• _EXERCISE REQUIREMENTS_
Reproduce all entries below verbatim. Skip the pictures.

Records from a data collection
* * * * *

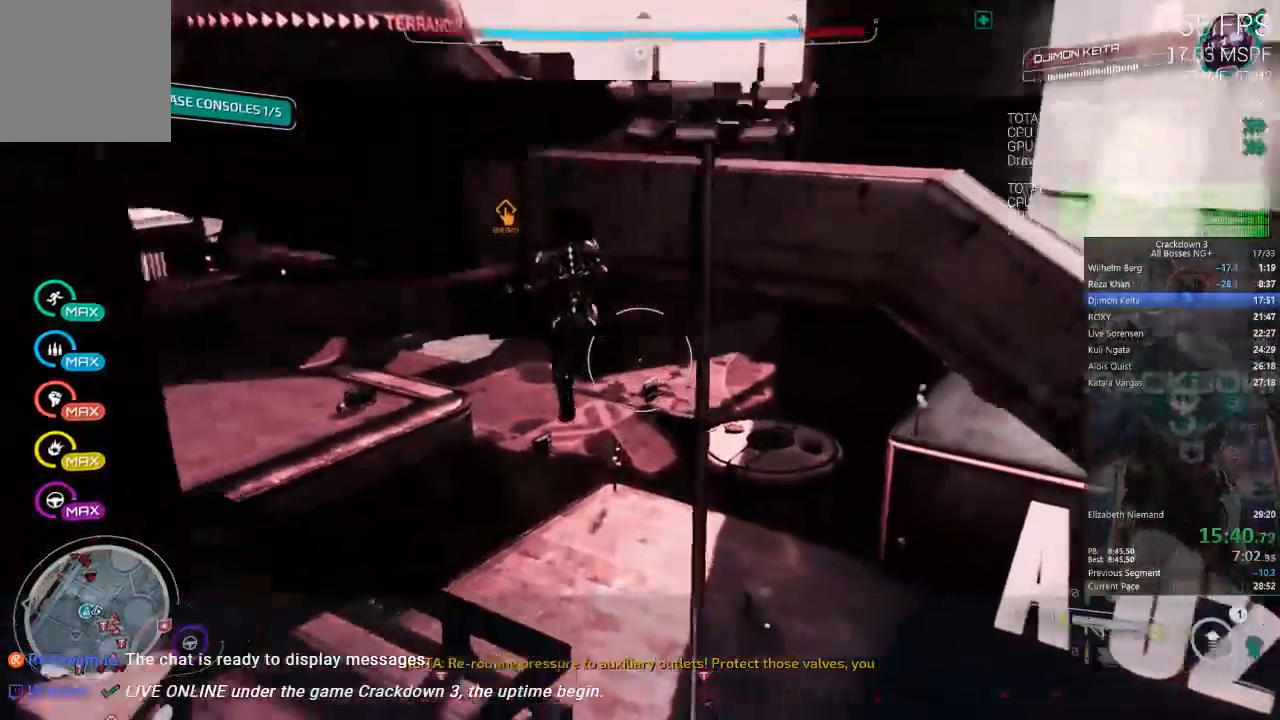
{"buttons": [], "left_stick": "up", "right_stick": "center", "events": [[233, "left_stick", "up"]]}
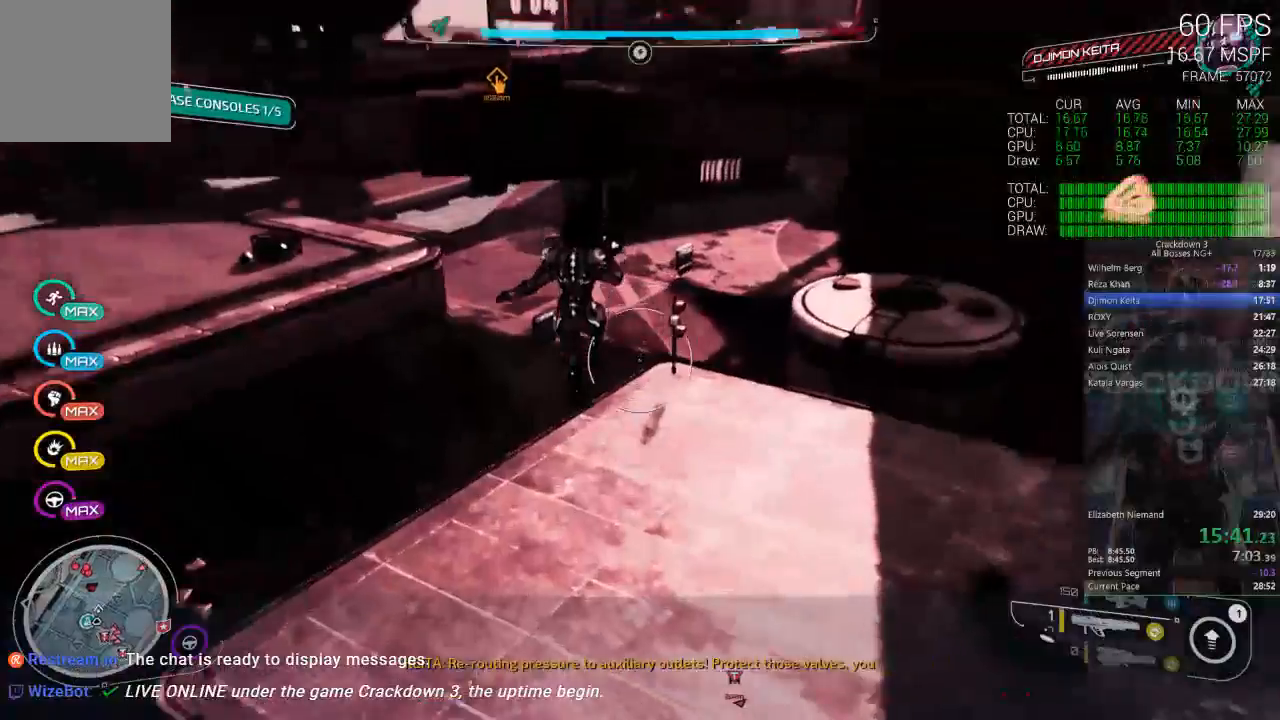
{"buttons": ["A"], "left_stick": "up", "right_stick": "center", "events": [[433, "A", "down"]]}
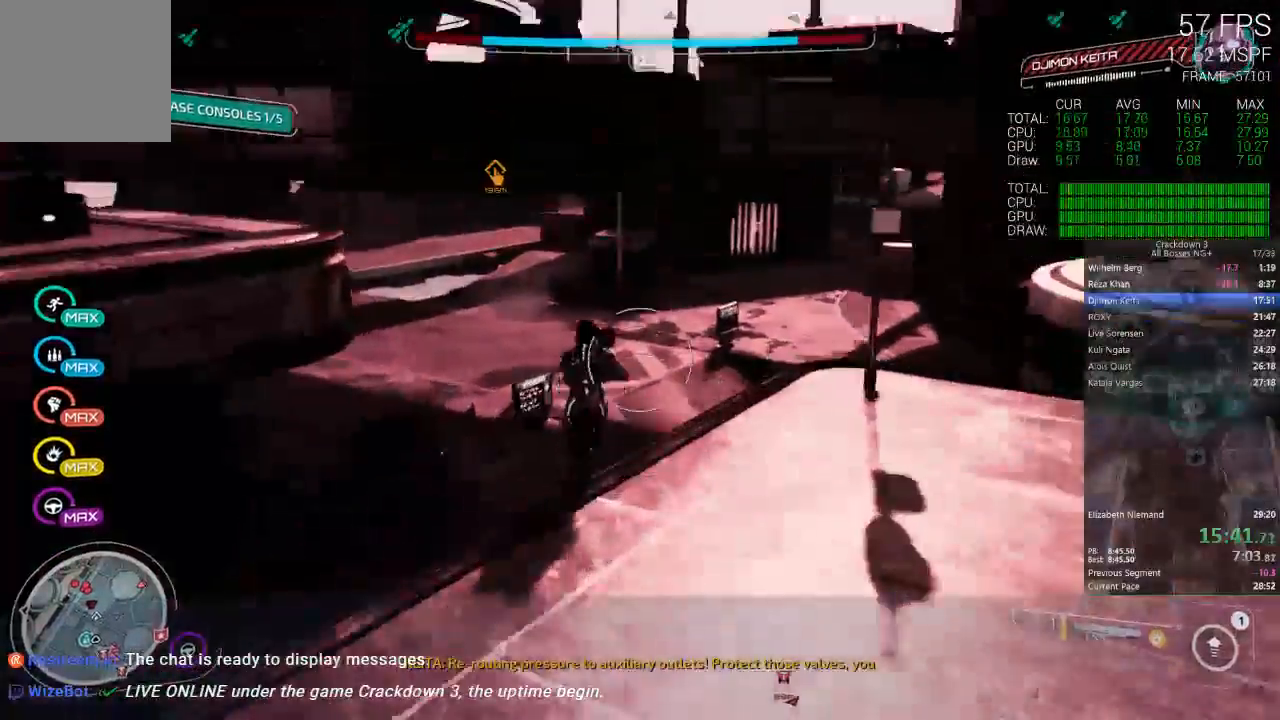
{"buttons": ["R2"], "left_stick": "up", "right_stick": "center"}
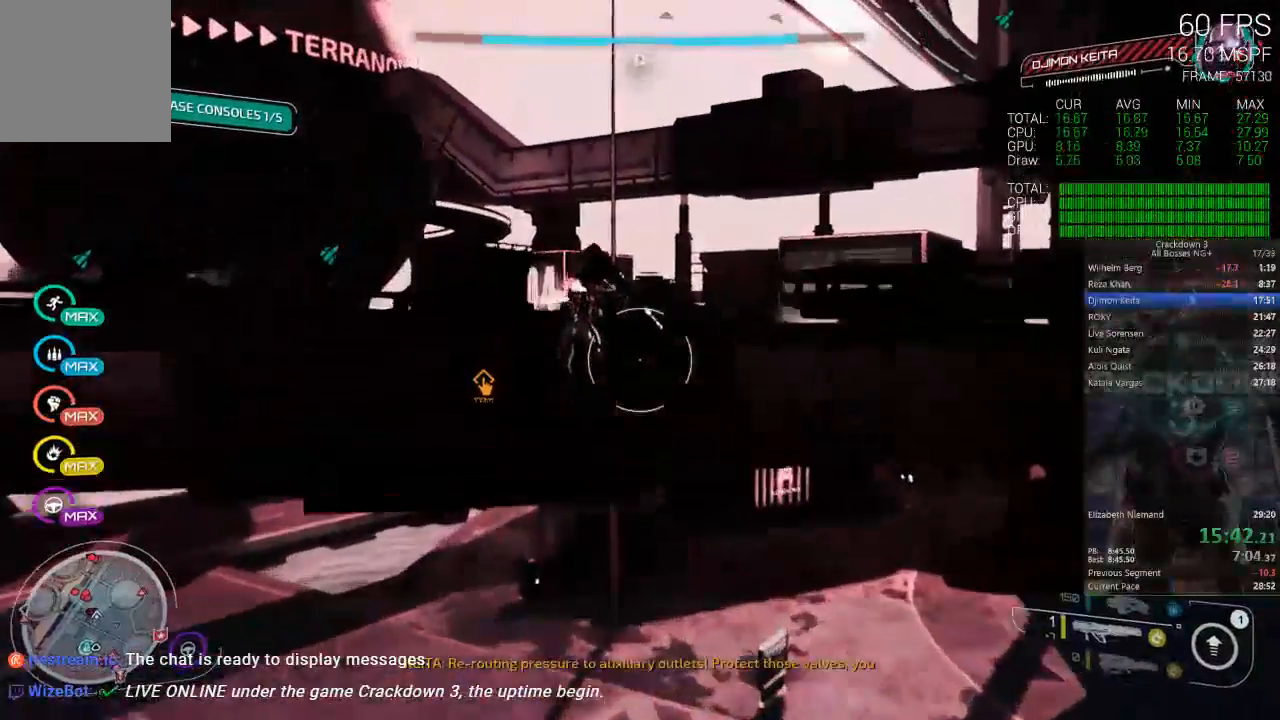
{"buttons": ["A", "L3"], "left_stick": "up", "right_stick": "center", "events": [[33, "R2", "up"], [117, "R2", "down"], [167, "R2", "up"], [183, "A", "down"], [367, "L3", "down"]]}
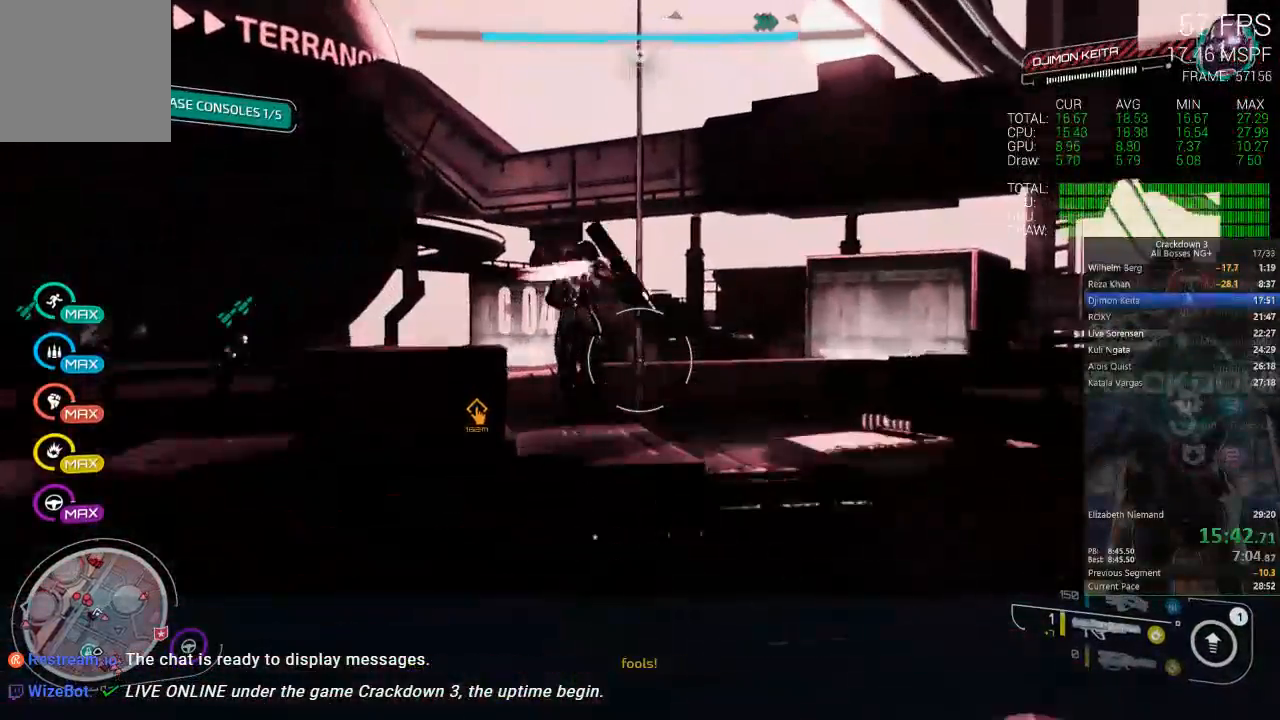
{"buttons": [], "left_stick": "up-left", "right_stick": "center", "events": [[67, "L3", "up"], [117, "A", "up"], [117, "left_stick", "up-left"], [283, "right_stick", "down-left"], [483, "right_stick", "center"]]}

* * * * *

• _TASK RESULT_
{"buttons": [], "left_stick": "up", "right_stick": "center", "events": [[233, "left_stick", "up"]]}
{"buttons": ["A"], "left_stick": "up", "right_stick": "center", "events": [[433, "A", "down"]]}
{"buttons": ["R2"], "left_stick": "up", "right_stick": "center"}
{"buttons": ["A", "L3"], "left_stick": "up", "right_stick": "center", "events": [[33, "R2", "up"], [117, "R2", "down"], [167, "R2", "up"], [183, "A", "down"], [367, "L3", "down"]]}
{"buttons": [], "left_stick": "up-left", "right_stick": "center", "events": [[67, "L3", "up"], [117, "A", "up"], [117, "left_stick", "up-left"], [283, "right_stick", "down-left"], [483, "right_stick", "center"]]}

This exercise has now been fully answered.